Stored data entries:
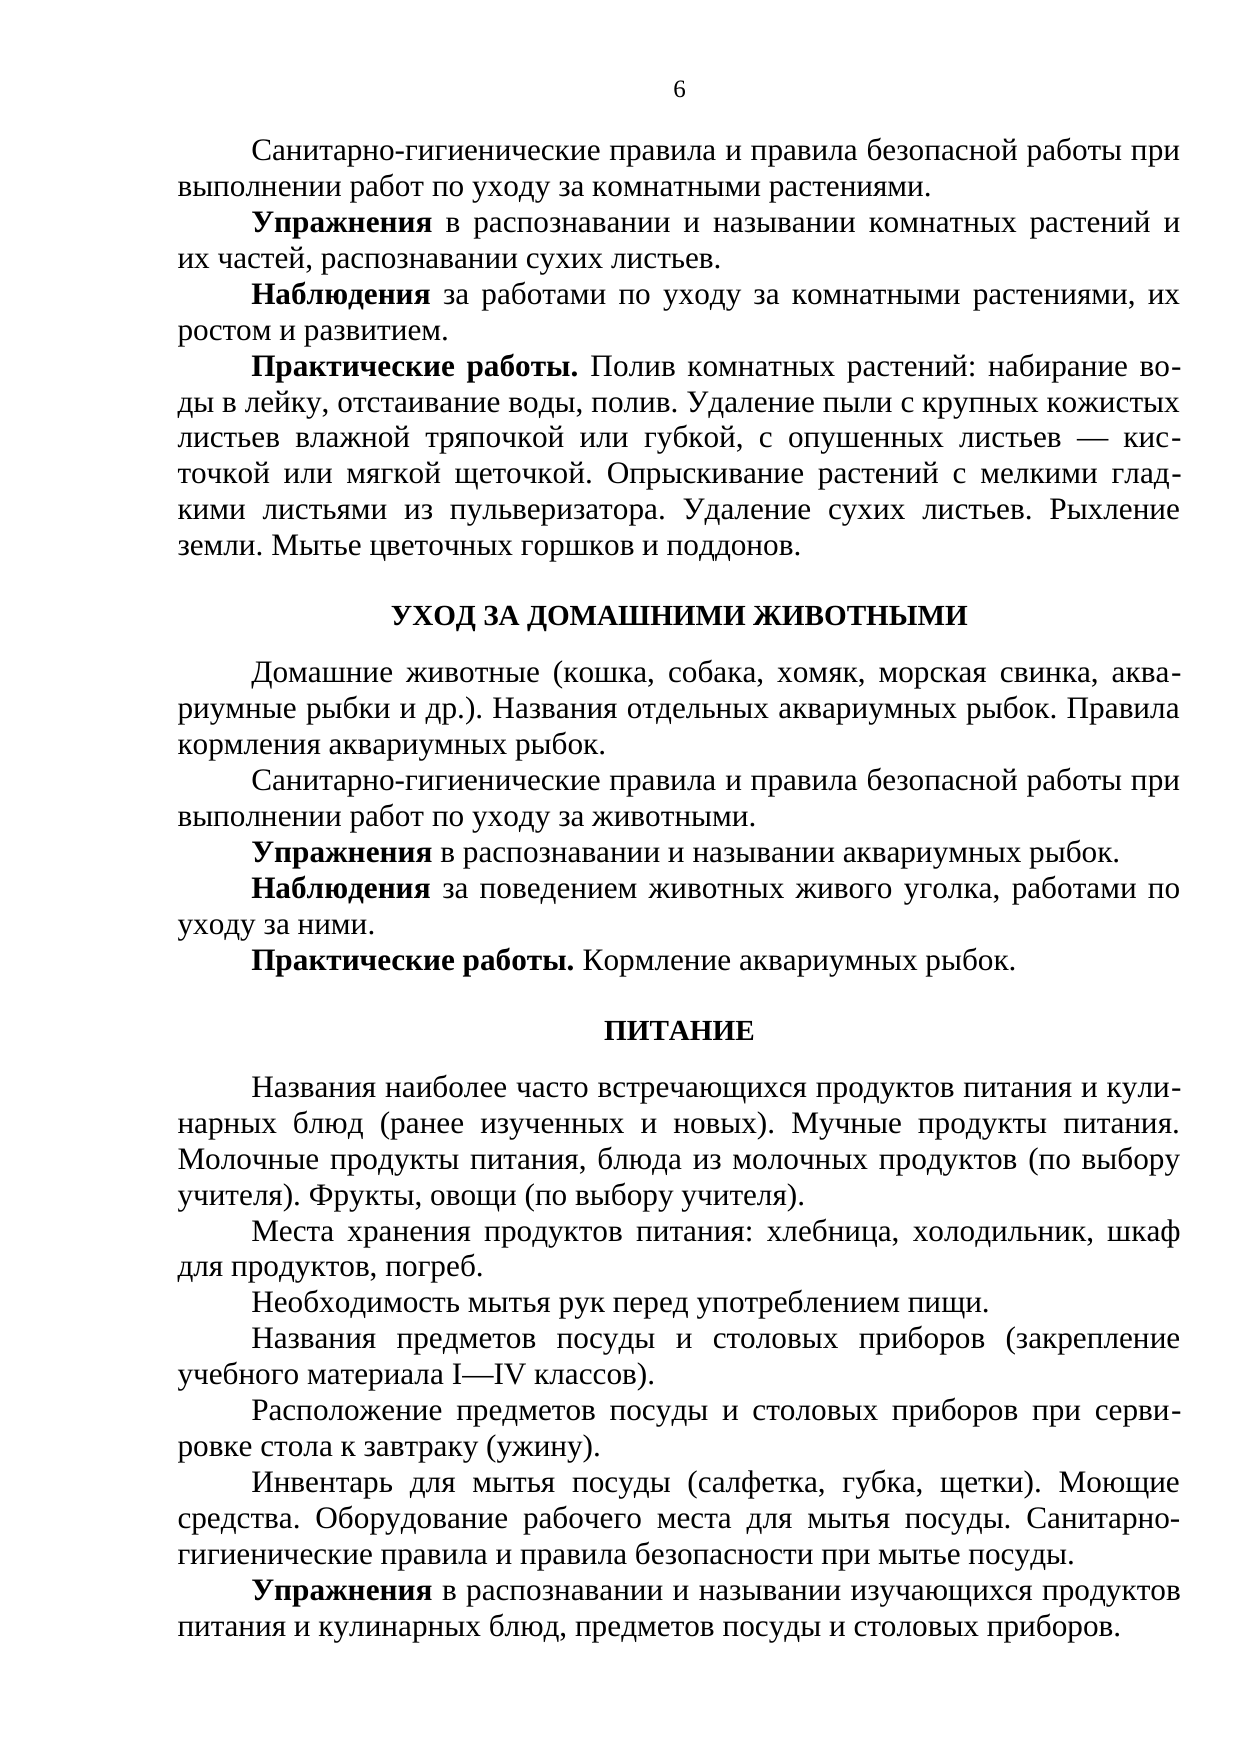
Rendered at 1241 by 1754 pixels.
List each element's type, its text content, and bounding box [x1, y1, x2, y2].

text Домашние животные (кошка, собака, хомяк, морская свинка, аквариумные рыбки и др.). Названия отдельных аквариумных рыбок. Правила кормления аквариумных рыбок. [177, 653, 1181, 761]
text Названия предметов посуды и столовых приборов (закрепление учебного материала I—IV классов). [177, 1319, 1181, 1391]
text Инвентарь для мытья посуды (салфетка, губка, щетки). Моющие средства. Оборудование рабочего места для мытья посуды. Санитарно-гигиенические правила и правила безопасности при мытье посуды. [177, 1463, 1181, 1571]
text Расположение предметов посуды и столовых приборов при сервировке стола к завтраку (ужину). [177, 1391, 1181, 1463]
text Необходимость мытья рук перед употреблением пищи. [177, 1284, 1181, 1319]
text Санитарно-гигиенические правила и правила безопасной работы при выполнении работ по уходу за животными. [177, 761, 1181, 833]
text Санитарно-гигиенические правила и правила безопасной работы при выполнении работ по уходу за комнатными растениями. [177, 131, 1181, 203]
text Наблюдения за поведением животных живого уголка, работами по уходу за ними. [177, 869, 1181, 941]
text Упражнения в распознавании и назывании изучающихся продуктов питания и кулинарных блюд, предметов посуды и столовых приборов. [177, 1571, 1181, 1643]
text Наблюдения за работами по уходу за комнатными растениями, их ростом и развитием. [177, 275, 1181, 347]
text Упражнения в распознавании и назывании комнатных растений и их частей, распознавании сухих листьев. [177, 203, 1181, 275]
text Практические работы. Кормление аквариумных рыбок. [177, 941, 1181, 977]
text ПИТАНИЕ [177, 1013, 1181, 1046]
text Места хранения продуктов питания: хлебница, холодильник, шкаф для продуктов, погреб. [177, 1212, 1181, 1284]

§ The problem
Scan the records above for the word "столовых". Show each line in which it appears.

§ Response area
text Названия предметов посуды и столовых приборов (закрепление учебного материала I—IV классов). [177, 1319, 1181, 1391]
text Расположение предметов посуды и столовых приборов при сервировке стола к завтраку (ужину). [177, 1391, 1181, 1463]
text Упражнения в распознавании и назывании изучающихся продуктов питания и кулинарных блюд, предметов посуды и столовых приборов. [177, 1571, 1181, 1643]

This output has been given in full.